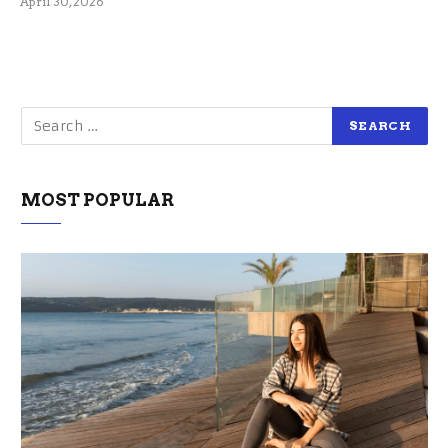
April 30, 2026
MOST POPULAR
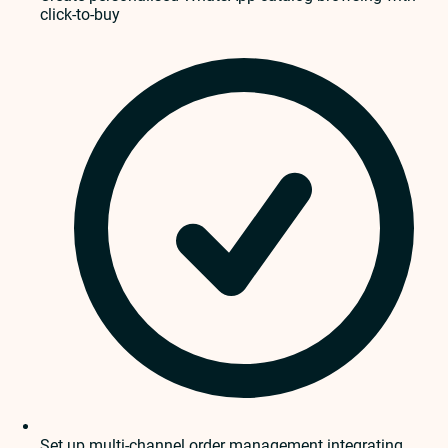
click-to-buy
Set up multi-channel order management integrating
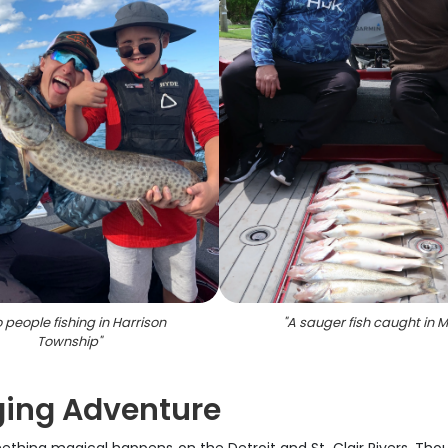
 people fishing in Harrison
"
A sauger fish caught in M
Township
"
gging Adventure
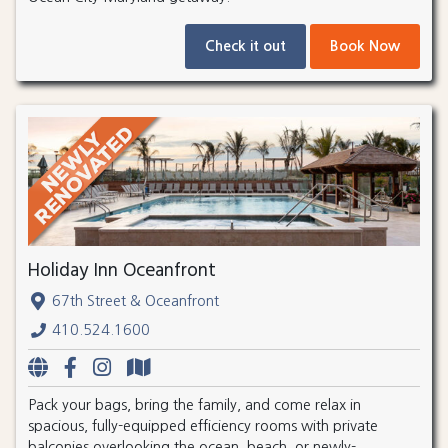
Check it out
Book Now
Holiday Inn Oceanfront
67th Street & Oceanfront
410.524.1600
Pack your bags, bring the family, and come relax in
spacious, fully-equipped efficiency rooms with private
balconies overlooking the ocean, beach, or newly-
┄┄┄┄┄┄┄┄┄┄
EXERCISE INSTRUCTIONS: Wherever the string "Oceanfront" appears in the entries, copy that line.

SOLUTION TO THE EXERCISE:
Holiday Inn Oceanfront
67th Street & Oceanfront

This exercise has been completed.